PHOTOGRAPHER’S JOURNAL: It wasn’t exactly magnetism that drew the iron blast furnaces to the ore. When the forests were gone in Northwestern CT, and one could look across the hillsides, the ground shifted and iron ore was attracted to coal. Iron made from coke had qualities industrial manufacturers wanted, while charcoal iron lingered for those who cherished quality wrought iron, a niche market. The forests of the Berkshire Hills had been burned; in the West there were mountains of Coke yet to plunder.

We’ve arrived at what might be considered ground zero of American industrial enterprise. In the three-ring-circus of the industrial revolution, the feature acts were always energy transportation, and iron. A firm grip on any one of the three was a firm grip on the throttle. The names click into position like the reels of a slot machine: Rockefeller, Ford, Carnegie, and standing behind them, at the cashiers’ window, J..P. Morgan, the only one born to wealth. 

To travel from the 1847 Beckley Blast Furnace in East Canaan, CT, with its bucolic tombstone remains (recently posted), to wha’s left of Andrew Carnegie’s Carrie Furnaces, across the river from the infamous Homestead Works in PA, requires a half century leap.
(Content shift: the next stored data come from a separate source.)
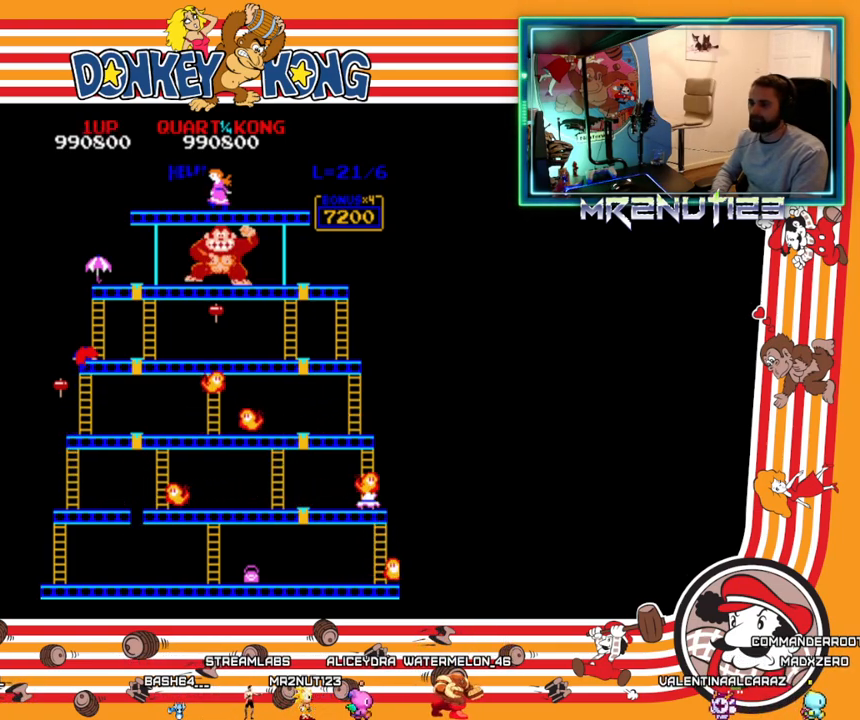
{"buttons": ["DPAD_RIGHT"], "events": [[250, "DPAD_RIGHT", "down"], [250, "DPAD_UP", "up"]]}
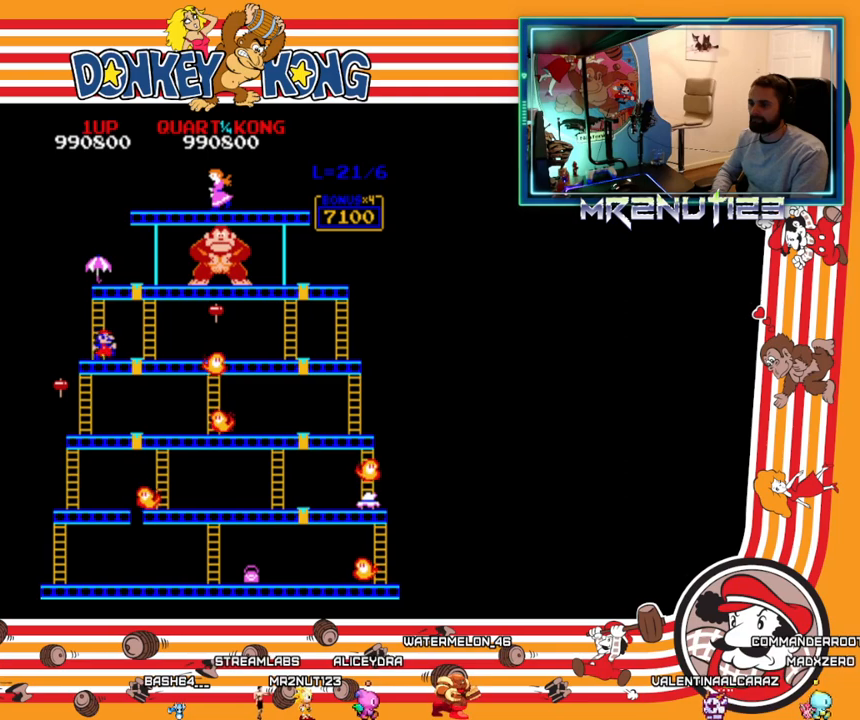
{"buttons": ["DPAD_RIGHT"], "events": []}
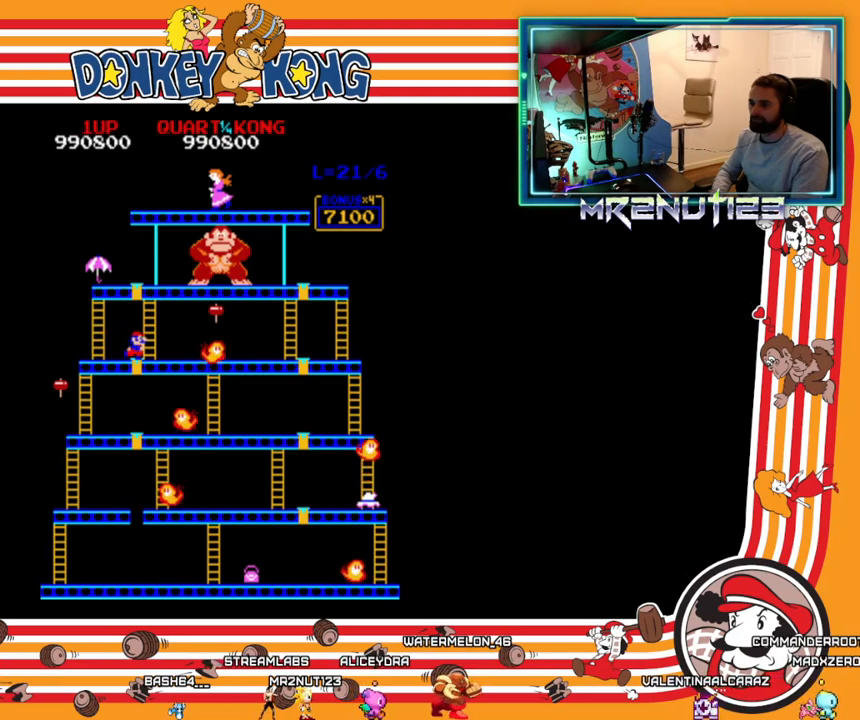
{"buttons": ["DPAD_LEFT"], "events": [[250, "DPAD_RIGHT", "up"], [267, "DPAD_LEFT", "down"]]}
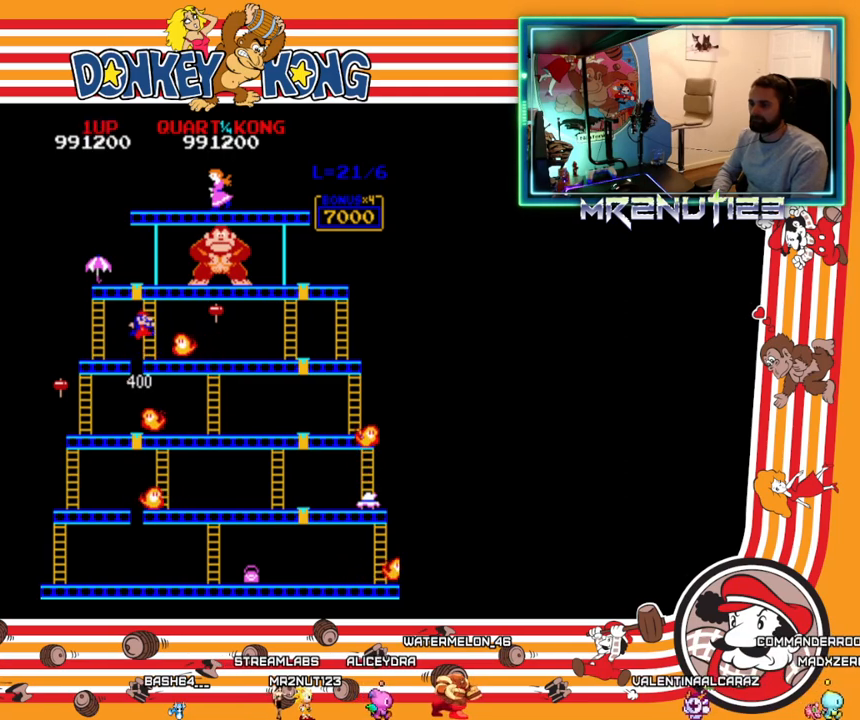
{"buttons": ["DPAD_LEFT"], "events": []}
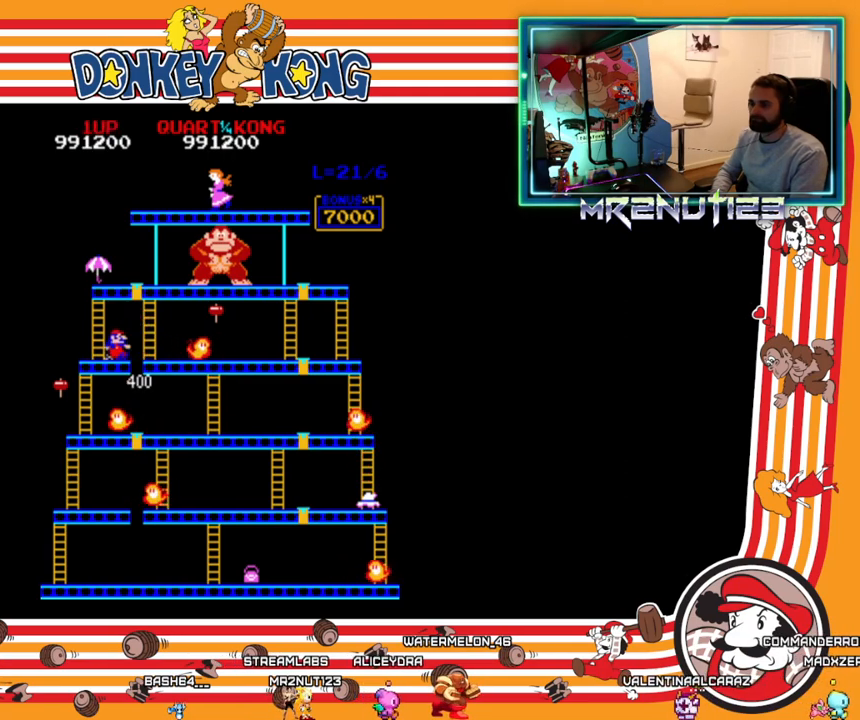
{"buttons": ["DPAD_UP"], "events": [[333, "DPAD_LEFT", "up"], [333, "DPAD_UP", "down"]]}
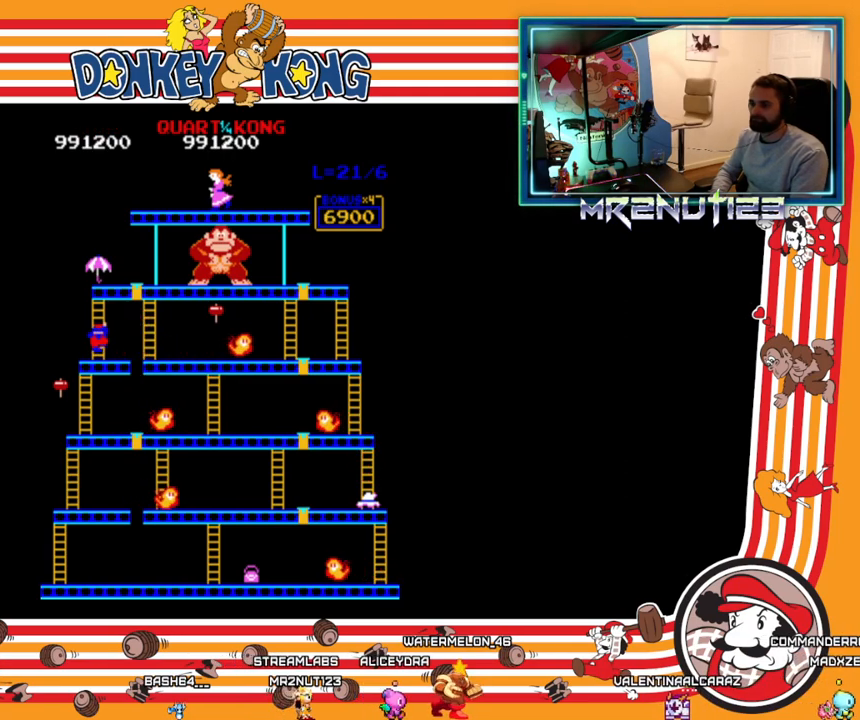
{"buttons": ["DPAD_UP"], "events": []}
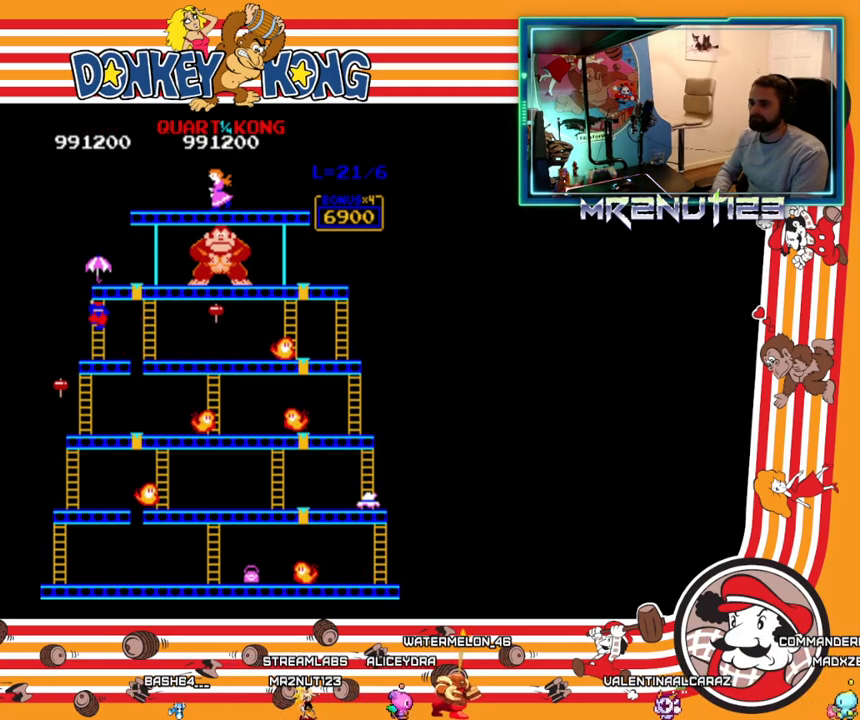
{"buttons": ["DPAD_UP"], "events": []}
How many miles of rail had been laid? How many locomotives sent steaming over the tracks? And how many new steam ships were bringing newcomers, as the canal was being cut across the isthmus of Panama to reach Pacific waters from the Atlantic coast?  And how many tall structures scraped the sky, made first of iron and soon of steel in New York and Chicago, before the Great War came and we made more guns and tanks? And after the War we took to the roads in oily vehicles of iron and steel. 

Welcome to Faust’s Garden. Rockefeller, Ford, Carnegie and Morgan left huge legacies, both for good and for ill that we still can’t reckon.